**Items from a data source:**

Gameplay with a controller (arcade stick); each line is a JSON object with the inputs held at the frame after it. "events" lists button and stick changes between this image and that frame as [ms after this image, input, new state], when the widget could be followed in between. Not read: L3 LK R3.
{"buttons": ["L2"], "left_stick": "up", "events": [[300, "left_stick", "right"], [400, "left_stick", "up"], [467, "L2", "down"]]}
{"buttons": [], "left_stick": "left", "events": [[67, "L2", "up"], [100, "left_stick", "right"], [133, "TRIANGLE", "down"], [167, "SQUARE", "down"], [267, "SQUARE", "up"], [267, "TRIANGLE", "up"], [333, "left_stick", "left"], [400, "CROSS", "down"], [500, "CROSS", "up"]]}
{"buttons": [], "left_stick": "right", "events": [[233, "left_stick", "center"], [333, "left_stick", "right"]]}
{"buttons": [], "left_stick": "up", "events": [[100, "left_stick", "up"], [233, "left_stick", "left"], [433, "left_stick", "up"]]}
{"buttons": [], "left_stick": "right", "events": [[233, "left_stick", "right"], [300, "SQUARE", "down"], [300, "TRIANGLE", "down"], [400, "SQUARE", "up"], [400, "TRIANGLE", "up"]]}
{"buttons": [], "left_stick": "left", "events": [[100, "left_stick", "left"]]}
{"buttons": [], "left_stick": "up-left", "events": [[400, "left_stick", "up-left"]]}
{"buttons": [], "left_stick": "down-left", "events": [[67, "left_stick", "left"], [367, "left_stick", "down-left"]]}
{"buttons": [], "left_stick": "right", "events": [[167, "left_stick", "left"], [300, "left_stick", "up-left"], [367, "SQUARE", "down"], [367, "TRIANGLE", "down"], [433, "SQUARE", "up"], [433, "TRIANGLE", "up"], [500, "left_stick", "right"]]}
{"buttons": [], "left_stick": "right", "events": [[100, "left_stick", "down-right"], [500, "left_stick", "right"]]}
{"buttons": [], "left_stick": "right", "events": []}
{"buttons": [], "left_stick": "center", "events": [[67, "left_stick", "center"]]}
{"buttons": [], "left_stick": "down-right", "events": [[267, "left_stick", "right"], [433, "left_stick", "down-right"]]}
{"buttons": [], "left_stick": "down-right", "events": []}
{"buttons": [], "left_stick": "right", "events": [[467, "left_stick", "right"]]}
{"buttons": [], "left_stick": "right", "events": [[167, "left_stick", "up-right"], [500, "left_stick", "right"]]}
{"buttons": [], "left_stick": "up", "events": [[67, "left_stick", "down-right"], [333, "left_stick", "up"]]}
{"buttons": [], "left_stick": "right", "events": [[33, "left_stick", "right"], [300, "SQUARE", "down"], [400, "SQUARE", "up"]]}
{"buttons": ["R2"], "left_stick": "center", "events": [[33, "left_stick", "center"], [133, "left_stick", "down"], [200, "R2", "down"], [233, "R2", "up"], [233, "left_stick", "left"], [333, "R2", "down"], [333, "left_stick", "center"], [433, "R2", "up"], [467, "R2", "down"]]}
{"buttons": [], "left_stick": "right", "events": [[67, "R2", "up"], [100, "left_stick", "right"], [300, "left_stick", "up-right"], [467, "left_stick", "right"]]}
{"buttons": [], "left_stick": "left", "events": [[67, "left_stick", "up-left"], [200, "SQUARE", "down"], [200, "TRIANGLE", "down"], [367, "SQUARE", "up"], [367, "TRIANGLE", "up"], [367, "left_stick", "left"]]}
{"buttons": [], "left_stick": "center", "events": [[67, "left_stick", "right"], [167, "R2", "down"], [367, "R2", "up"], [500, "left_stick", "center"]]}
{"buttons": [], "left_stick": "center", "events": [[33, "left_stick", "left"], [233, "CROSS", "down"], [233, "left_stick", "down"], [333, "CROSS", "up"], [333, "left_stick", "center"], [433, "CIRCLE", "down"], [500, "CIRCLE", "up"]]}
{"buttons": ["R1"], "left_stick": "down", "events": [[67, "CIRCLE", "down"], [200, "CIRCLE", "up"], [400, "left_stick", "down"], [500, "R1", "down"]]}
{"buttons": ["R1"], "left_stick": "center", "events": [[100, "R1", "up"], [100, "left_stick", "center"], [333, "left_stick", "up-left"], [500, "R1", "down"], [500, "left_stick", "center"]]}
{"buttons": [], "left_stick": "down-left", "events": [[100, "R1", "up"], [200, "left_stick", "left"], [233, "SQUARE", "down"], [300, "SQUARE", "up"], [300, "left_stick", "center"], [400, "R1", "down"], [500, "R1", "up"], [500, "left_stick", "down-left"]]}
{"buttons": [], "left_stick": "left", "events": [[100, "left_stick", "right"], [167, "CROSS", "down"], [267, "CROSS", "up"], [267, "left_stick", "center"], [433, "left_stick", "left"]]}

**EXERCISE AIM:** Exactly reproduce every line of the data above.

**WRITTEN RESPONSE:**
Gameplay with a controller (arcade stick); each line is a JSON object with the inputs held at the frame after it. "events" lists button and stick changes between this image and that frame as [ms after this image, input, new state], when the widget could be followed in between. Not read: L3 LK R3.
{"buttons": ["L2"], "left_stick": "up", "events": [[300, "left_stick", "right"], [400, "left_stick", "up"], [467, "L2", "down"]]}
{"buttons": [], "left_stick": "left", "events": [[67, "L2", "up"], [100, "left_stick", "right"], [133, "TRIANGLE", "down"], [167, "SQUARE", "down"], [267, "SQUARE", "up"], [267, "TRIANGLE", "up"], [333, "left_stick", "left"], [400, "CROSS", "down"], [500, "CROSS", "up"]]}
{"buttons": [], "left_stick": "right", "events": [[233, "left_stick", "center"], [333, "left_stick", "right"]]}
{"buttons": [], "left_stick": "up", "events": [[100, "left_stick", "up"], [233, "left_stick", "left"], [433, "left_stick", "up"]]}
{"buttons": [], "left_stick": "right", "events": [[233, "left_stick", "right"], [300, "SQUARE", "down"], [300, "TRIANGLE", "down"], [400, "SQUARE", "up"], [400, "TRIANGLE", "up"]]}
{"buttons": [], "left_stick": "left", "events": [[100, "left_stick", "left"]]}
{"buttons": [], "left_stick": "up-left", "events": [[400, "left_stick", "up-left"]]}
{"buttons": [], "left_stick": "down-left", "events": [[67, "left_stick", "left"], [367, "left_stick", "down-left"]]}
{"buttons": [], "left_stick": "right", "events": [[167, "left_stick", "left"], [300, "left_stick", "up-left"], [367, "SQUARE", "down"], [367, "TRIANGLE", "down"], [433, "SQUARE", "up"], [433, "TRIANGLE", "up"], [500, "left_stick", "right"]]}
{"buttons": [], "left_stick": "right", "events": [[100, "left_stick", "down-right"], [500, "left_stick", "right"]]}
{"buttons": [], "left_stick": "right", "events": []}
{"buttons": [], "left_stick": "center", "events": [[67, "left_stick", "center"]]}
{"buttons": [], "left_stick": "down-right", "events": [[267, "left_stick", "right"], [433, "left_stick", "down-right"]]}
{"buttons": [], "left_stick": "down-right", "events": []}
{"buttons": [], "left_stick": "right", "events": [[467, "left_stick", "right"]]}
{"buttons": [], "left_stick": "right", "events": [[167, "left_stick", "up-right"], [500, "left_stick", "right"]]}
{"buttons": [], "left_stick": "up", "events": [[67, "left_stick", "down-right"], [333, "left_stick", "up"]]}
{"buttons": [], "left_stick": "right", "events": [[33, "left_stick", "right"], [300, "SQUARE", "down"], [400, "SQUARE", "up"]]}
{"buttons": ["R2"], "left_stick": "center", "events": [[33, "left_stick", "center"], [133, "left_stick", "down"], [200, "R2", "down"], [233, "R2", "up"], [233, "left_stick", "left"], [333, "R2", "down"], [333, "left_stick", "center"], [433, "R2", "up"], [467, "R2", "down"]]}
{"buttons": [], "left_stick": "right", "events": [[67, "R2", "up"], [100, "left_stick", "right"], [300, "left_stick", "up-right"], [467, "left_stick", "right"]]}
{"buttons": [], "left_stick": "left", "events": [[67, "left_stick", "up-left"], [200, "SQUARE", "down"], [200, "TRIANGLE", "down"], [367, "SQUARE", "up"], [367, "TRIANGLE", "up"], [367, "left_stick", "left"]]}
{"buttons": [], "left_stick": "center", "events": [[67, "left_stick", "right"], [167, "R2", "down"], [367, "R2", "up"], [500, "left_stick", "center"]]}
{"buttons": [], "left_stick": "center", "events": [[33, "left_stick", "left"], [233, "CROSS", "down"], [233, "left_stick", "down"], [333, "CROSS", "up"], [333, "left_stick", "center"], [433, "CIRCLE", "down"], [500, "CIRCLE", "up"]]}
{"buttons": ["R1"], "left_stick": "down", "events": [[67, "CIRCLE", "down"], [200, "CIRCLE", "up"], [400, "left_stick", "down"], [500, "R1", "down"]]}
{"buttons": ["R1"], "left_stick": "center", "events": [[100, "R1", "up"], [100, "left_stick", "center"], [333, "left_stick", "up-left"], [500, "R1", "down"], [500, "left_stick", "center"]]}
{"buttons": [], "left_stick": "down-left", "events": [[100, "R1", "up"], [200, "left_stick", "left"], [233, "SQUARE", "down"], [300, "SQUARE", "up"], [300, "left_stick", "center"], [400, "R1", "down"], [500, "R1", "up"], [500, "left_stick", "down-left"]]}
{"buttons": [], "left_stick": "left", "events": [[100, "left_stick", "right"], [167, "CROSS", "down"], [267, "CROSS", "up"], [267, "left_stick", "center"], [433, "left_stick", "left"]]}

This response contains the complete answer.